(PROVIDED ENTRIES begins)

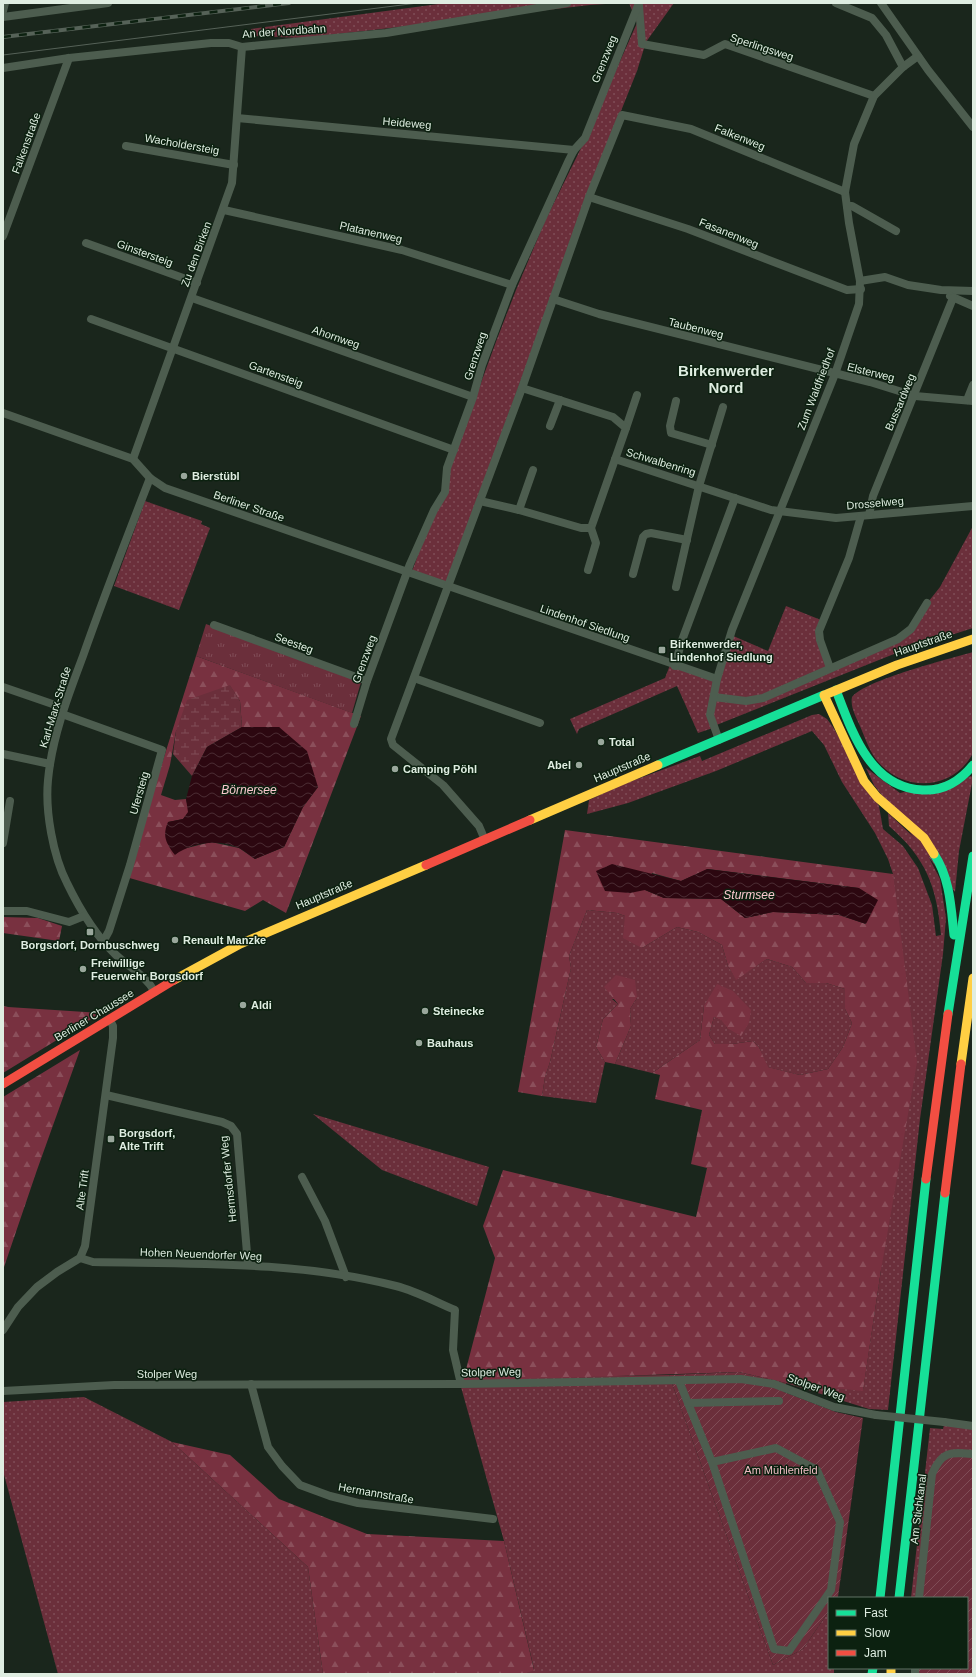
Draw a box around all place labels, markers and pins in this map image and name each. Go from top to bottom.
place label: Bierstübl [192,470,240,482]
marker: Bierstübl [179,471,189,481]
place label: Birkenwerder, Lindenhof Siedlung [670,638,773,663]
marker: Birkenwerder, Lindenhof Siedlung [657,645,667,655]
place label: Total [609,736,634,748]
marker: Total [596,737,606,747]
place label: Abel [547,759,571,771]
marker: Abel [574,760,584,770]
place label: Camping Pöhl [403,763,477,775]
marker: Camping Pöhl [390,764,400,774]
marker: Borgsdorf, Dornbuschweg [85,927,95,937]
place label: Renault Manzke [183,934,266,946]
marker: Renault Manzke [170,935,180,945]
place label: Borgsdorf, Dornbuschweg [21,939,159,951]
place label: Freiwillige Feuerwehr Borgsdorf [91,957,203,982]
marker: Freiwillige Feuerwehr Borgsdorf [78,964,88,974]
place label: Aldi [251,999,272,1011]
marker: Aldi [238,1000,248,1010]
place label: Steinecke [433,1005,484,1017]
marker: Steinecke [420,1006,430,1016]
place label: Bauhaus [427,1037,473,1049]
marker: Bauhaus [414,1038,424,1048]
place label: Borgsdorf, Alte Trift [119,1127,175,1152]
marker: Borgsdorf, Alte Trift [106,1134,116,1144]

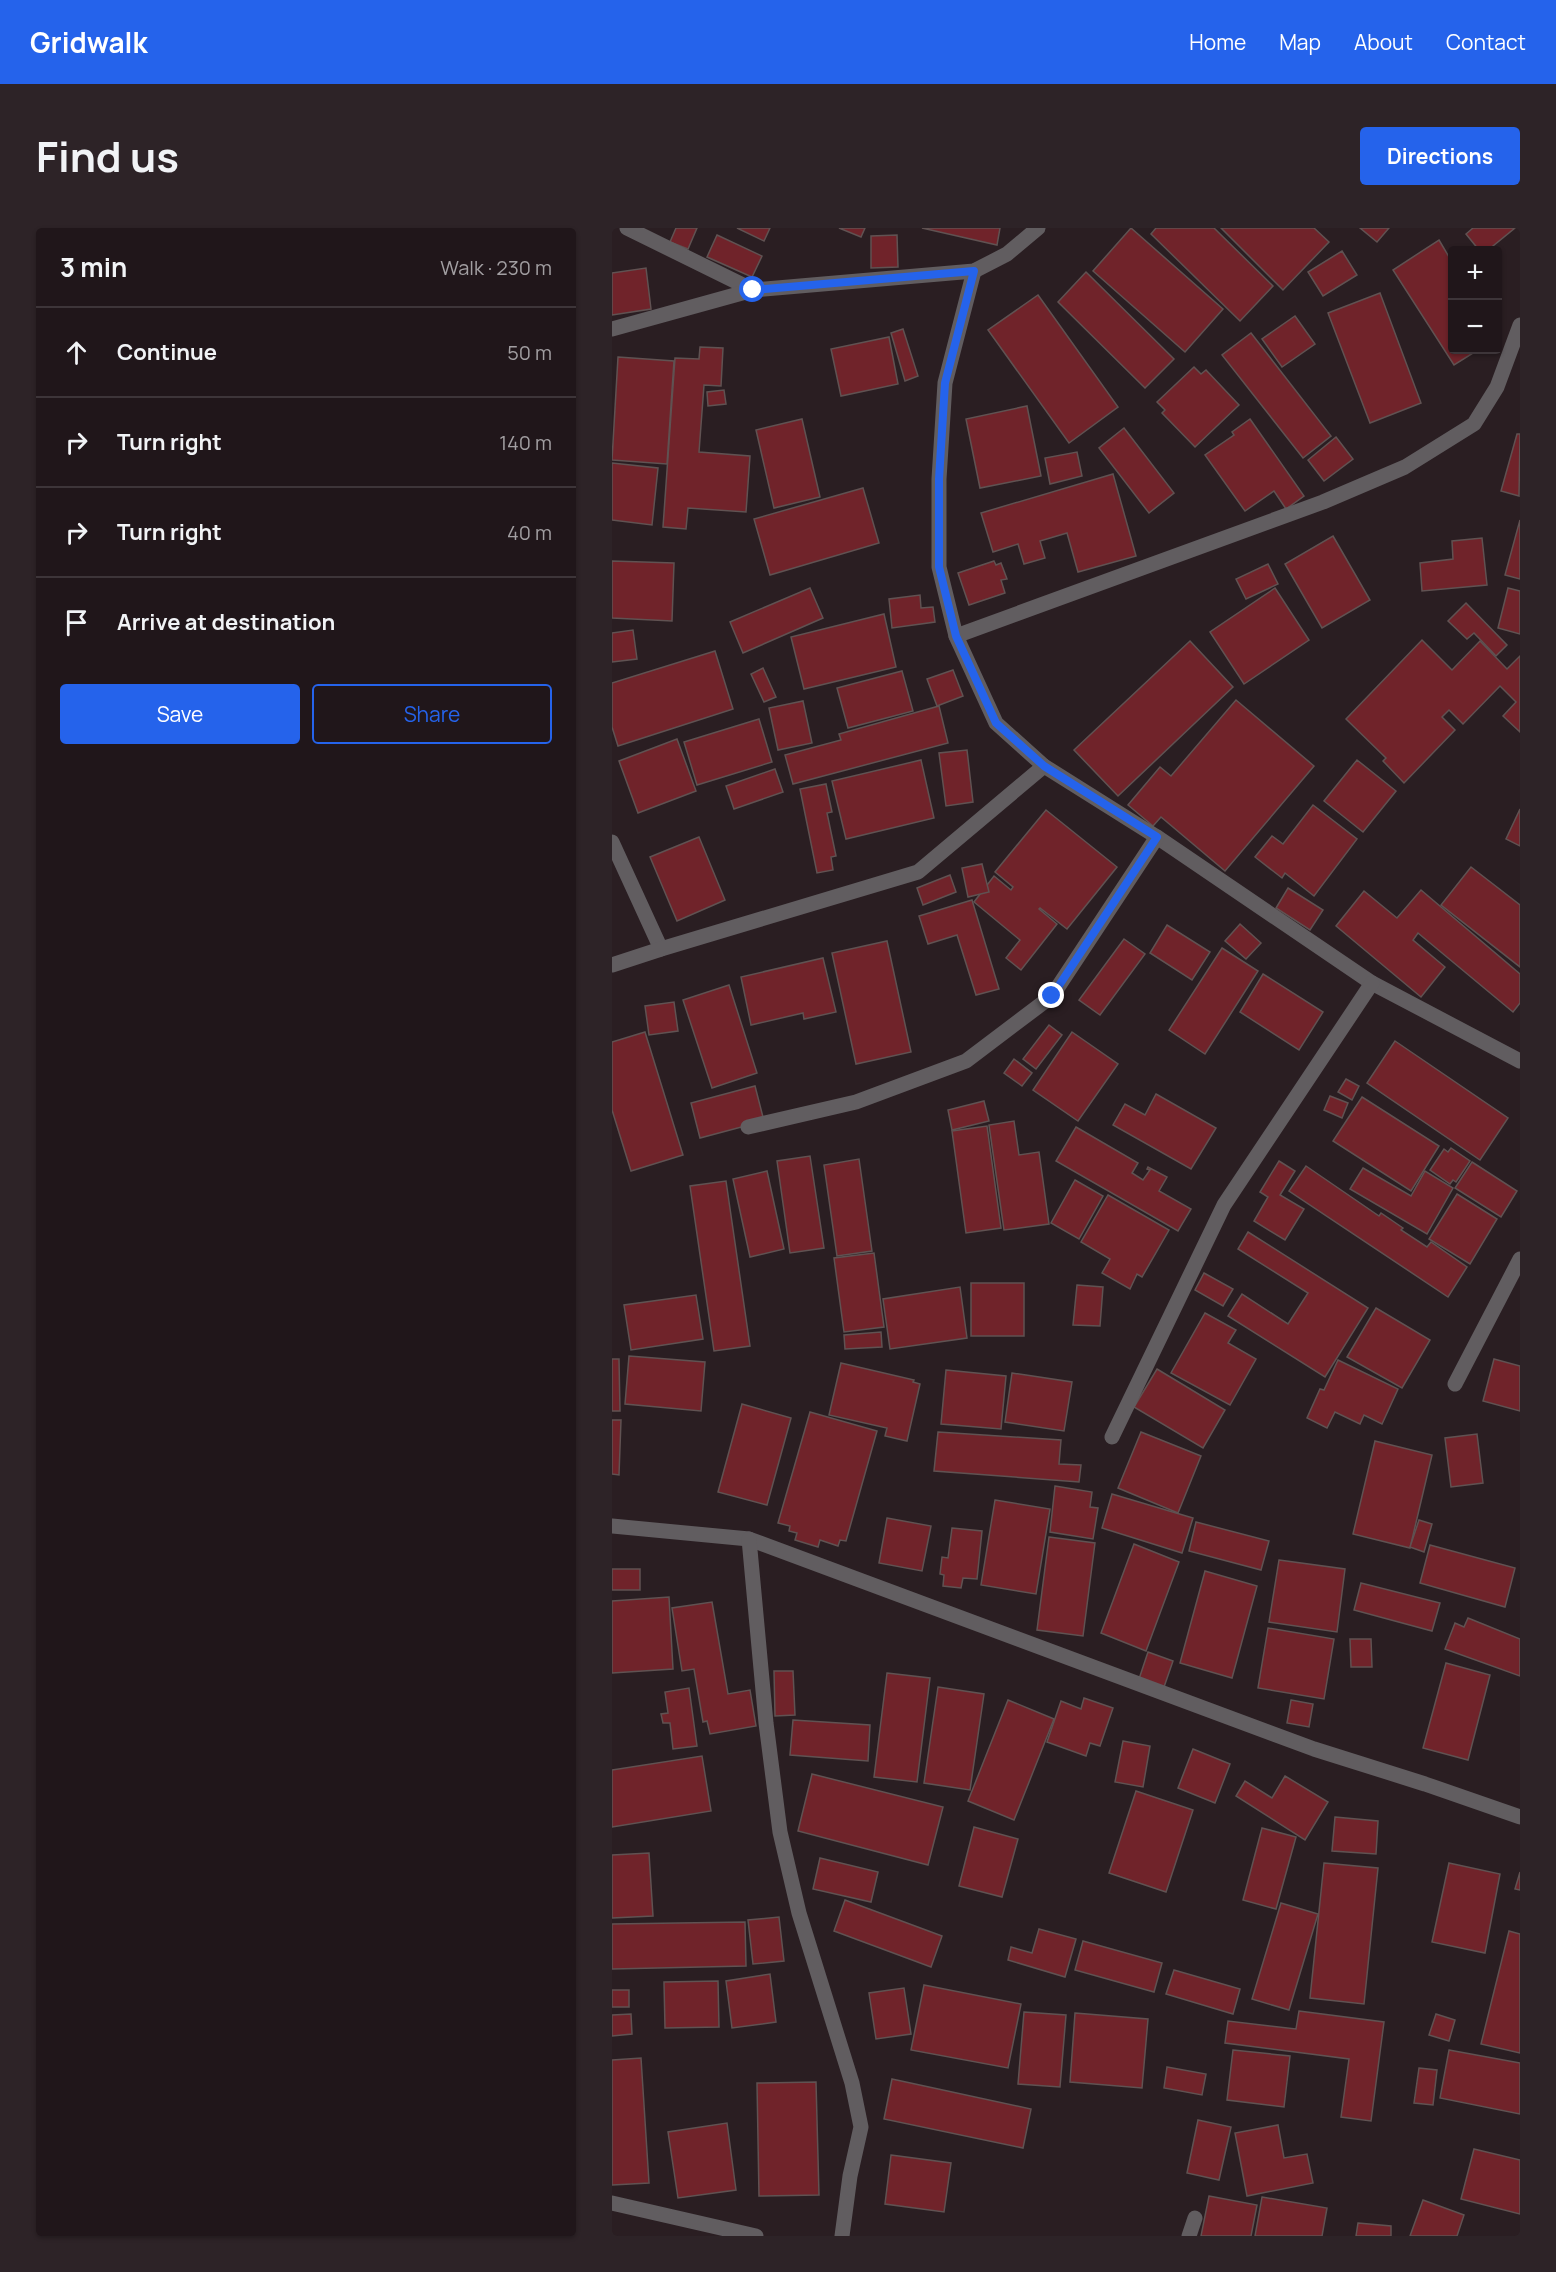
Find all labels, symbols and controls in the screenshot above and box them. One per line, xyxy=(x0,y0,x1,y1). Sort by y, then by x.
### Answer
text: Gridwalk xyxy=(30,23,147,61)
text: Home xyxy=(1189,28,1246,56)
text: Map xyxy=(1279,28,1321,56)
text: About xyxy=(1354,28,1413,56)
text: Contact xyxy=(1446,28,1526,56)
text: Find us xyxy=(36,127,179,185)
button: Directions xyxy=(1360,127,1520,185)
map controls xyxy=(1448,246,1502,354)
button: + xyxy=(1448,246,1502,300)
text: 3 min xyxy=(60,249,127,285)
text: Walk · 230 m xyxy=(440,254,552,281)
route start xyxy=(739,276,765,302)
button: − xyxy=(1448,300,1502,354)
icon: ahead xyxy=(60,336,93,369)
text: Continue xyxy=(117,337,217,367)
text: 50 m xyxy=(507,339,552,366)
icon: right xyxy=(60,426,93,459)
text: Turn right xyxy=(117,427,222,457)
text: 140 m xyxy=(499,429,552,456)
icon: right xyxy=(60,516,93,549)
text: Turn right xyxy=(117,517,222,547)
text: 40 m xyxy=(507,519,552,546)
icon: arrive xyxy=(60,606,93,639)
text: Arrive at destination xyxy=(117,607,335,637)
button: Save xyxy=(60,684,300,744)
button: Share xyxy=(312,684,552,744)
route end xyxy=(1038,982,1064,1008)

(PROVIDED ENTRIES ends)

**TASK:** Could you restate the entries word for word, skipping any pictures?

**RESPONSE FOR THIS EXERCISE:**
Draw a box around all place labels, markers and pins in this map image and name each. Go from top to bottom.
place label: Bierstübl [192,470,240,482]
marker: Bierstübl [179,471,189,481]
place label: Birkenwerder, Lindenhof Siedlung [670,638,773,663]
marker: Birkenwerder, Lindenhof Siedlung [657,645,667,655]
place label: Total [609,736,634,748]
marker: Total [596,737,606,747]
place label: Abel [547,759,571,771]
marker: Abel [574,760,584,770]
place label: Camping Pöhl [403,763,477,775]
marker: Camping Pöhl [390,764,400,774]
marker: Borgsdorf, Dornbuschweg [85,927,95,937]
place label: Renault Manzke [183,934,266,946]
marker: Renault Manzke [170,935,180,945]
place label: Borgsdorf, Dornbuschweg [21,939,159,951]
place label: Freiwillige Feuerwehr Borgsdorf [91,957,203,982]
marker: Freiwillige Feuerwehr Borgsdorf [78,964,88,974]
place label: Aldi [251,999,272,1011]
marker: Aldi [238,1000,248,1010]
place label: Steinecke [433,1005,484,1017]
marker: Steinecke [420,1006,430,1016]
place label: Bauhaus [427,1037,473,1049]
marker: Bauhaus [414,1038,424,1048]
place label: Borgsdorf, Alte Trift [119,1127,175,1152]
marker: Borgsdorf, Alte Trift [106,1134,116,1144]

Find all labels, symbols and controls in the screenshot above and box them. One per line, xyxy=(x0,y0,x1,y1). Sort by y, then by x.
### Answer
text: Gridwalk xyxy=(30,23,147,61)
text: Home xyxy=(1189,28,1246,56)
text: Map xyxy=(1279,28,1321,56)
text: About xyxy=(1354,28,1413,56)
text: Contact xyxy=(1446,28,1526,56)
text: Find us xyxy=(36,127,179,185)
button: Directions xyxy=(1360,127,1520,185)
map controls xyxy=(1448,246,1502,354)
button: + xyxy=(1448,246,1502,300)
text: 3 min xyxy=(60,249,127,285)
text: Walk · 230 m xyxy=(440,254,552,281)
route start xyxy=(739,276,765,302)
button: − xyxy=(1448,300,1502,354)
icon: ahead xyxy=(60,336,93,369)
text: Continue xyxy=(117,337,217,367)
text: 50 m xyxy=(507,339,552,366)
icon: right xyxy=(60,426,93,459)
text: Turn right xyxy=(117,427,222,457)
text: 140 m xyxy=(499,429,552,456)
icon: right xyxy=(60,516,93,549)
text: Turn right xyxy=(117,517,222,547)
text: 40 m xyxy=(507,519,552,546)
icon: arrive xyxy=(60,606,93,639)
text: Arrive at destination xyxy=(117,607,335,637)
button: Save xyxy=(60,684,300,744)
button: Share xyxy=(312,684,552,744)
route end xyxy=(1038,982,1064,1008)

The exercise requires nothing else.